In [None]:
import pandas as pd
import numpy as np
import tensorflow as tf
import os
from sklearn.model_selection import train_test_split
from sklearn.preprocessing import LabelEncoder
from sklearn.metrics import classification_report
from transformers import AutoTokenizer, TFAutoModelForSequenceClassification
from transformers.optimization_tf import AdamWeightDecay # ADDED: AdamW recommended for BERT fine-tuning
import matplotlib.pyplot as plt

# Konfigurasi TensorFlow
tf.get_logger().setLevel('ERROR')

# ==== IndoBERT Model Configuration ====
# Kita gunakan IndoBERT base yang umum diakses publik
# FIX: Kembali ke indobenchmark/indobert-base-p1
MODEL_NAME = "indobenchmark/indobert-base-p1"
MAX_LEN = 60 # Panjang sequence tetap 60
NUM_LABELS = 3

# ==== 1️⃣ Load Data ====
try:
    # Ganti path ini jika file berada di lokasi lain
    df = pd.read_csv("../data/dataset_clean.csv")
except FileNotFoundError:
    print("WARNING: 'dataset_clean.csv' not found.
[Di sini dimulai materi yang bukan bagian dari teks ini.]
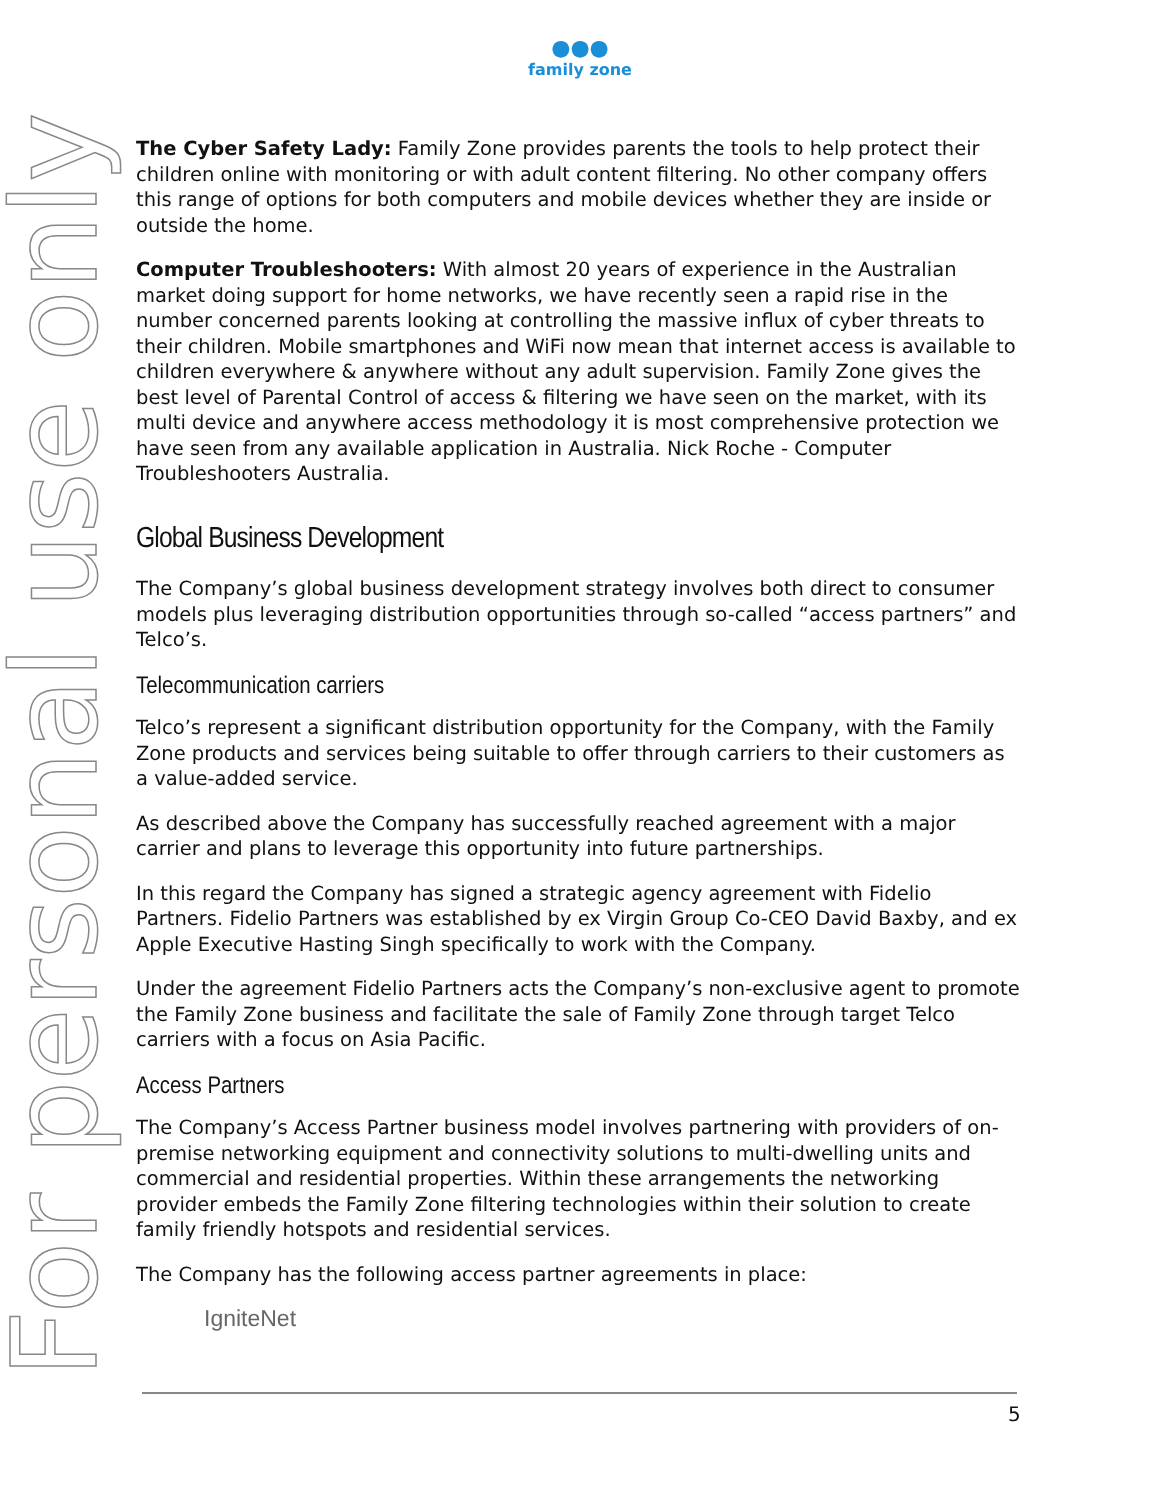●●●
family zone
For personal use only
The Cyber Safety Lady: Family Zone provides parents the tools to help protect their children online with monitoring or with adult content filtering. No other company offers this range of options for both computers and mobile devices whether they are inside or outside the home.
Computer Troubleshooters: With almost 20 years of experience in the Australian market doing support for home networks, we have recently seen a rapid rise in the number concerned parents looking at controlling the massive influx of cyber threats to their children. Mobile smartphones and WiFi now mean that internet access is available to children everywhere & anywhere without any adult supervision. Family Zone gives the best level of Parental Control of access & filtering we have seen on the market, with its multi device and anywhere access methodology it is most comprehensive protection we have seen from any available application in Australia. Nick Roche - Computer Troubleshooters Australia.
Global Business Development
The Company’s global business development strategy involves both direct to consumer models plus leveraging distribution opportunities through so-called “access partners” and Telco’s.
Telecommunication carriers
Telco’s represent a significant distribution opportunity for the Company, with the Family Zone products and services being suitable to offer through carriers to their customers as a value-added service.
As described above the Company has successfully reached agreement with a major carrier and plans to leverage this opportunity into future partnerships.
In this regard the Company has signed a strategic agency agreement with Fidelio Partners. Fidelio Partners was established by ex Virgin Group Co-CEO David Baxby, and ex Apple Executive Hasting Singh specifically to work with the Company.
Under the agreement Fidelio Partners acts the Company’s non-exclusive agent to promote the Family Zone business and facilitate the sale of Family Zone through target Telco carriers with a focus on Asia Pacific.
Access Partners
The Company’s Access Partner business model involves partnering with providers of on-premise networking equipment and connectivity solutions to multi-dwelling units and commercial and residential properties. Within these arrangements the networking provider embeds the Family Zone filtering technologies within their solution to create family friendly hotspots and residential services.
The Company has the following access partner agreements in place:
IgniteNet
5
Creating dummy data.")
    data = {
        'clean_tweet': [
            "pelayanan sangat buruk sekali", "produk ini lumayan lah", "sangat bagus sekali puas",
            "netral saja tidak ada komentar", "parah banget kecewa", "ini oke punya"
        ] * 300,
        'sentimen': (['negatif'] * 300) + (['netral'] * 300) + (['positif'] * 300)
    }
    df = pd.DataFrame(data)

print(f"Loaded dataset: {df.shape}")
print(df['sentimen'].value_counts())

# ==== 2️⃣ Encode Label ====
label_encoder = LabelEncoder()
df['label'] = label_encoder.fit_transform(df['sentimen'])
classes = label_encoder.classes_
print("Classes:", classes)

# ==== 3️⃣ Split Data ====
X_train, X_temp, y_train, y_temp = train_test_split(
    df['clean_tweet'], df['label'], test_size=0.3, random_state=42, stratify=df['sentimen']
)
X_val, X_test, y_val, y_test = train_test_split(
    X_temp, y_temp, test_size=0.5, random_state=42, stratify=y_temp
)
# Konversi y ke numpy array (wajib untuk TF)
y_train, y_val, y_test = y_train.values, y_val.values, y_test.values

print(f"Sizes -> train: {X_train.shape}, val: {X_val.shape}, test: {X_test.shape}")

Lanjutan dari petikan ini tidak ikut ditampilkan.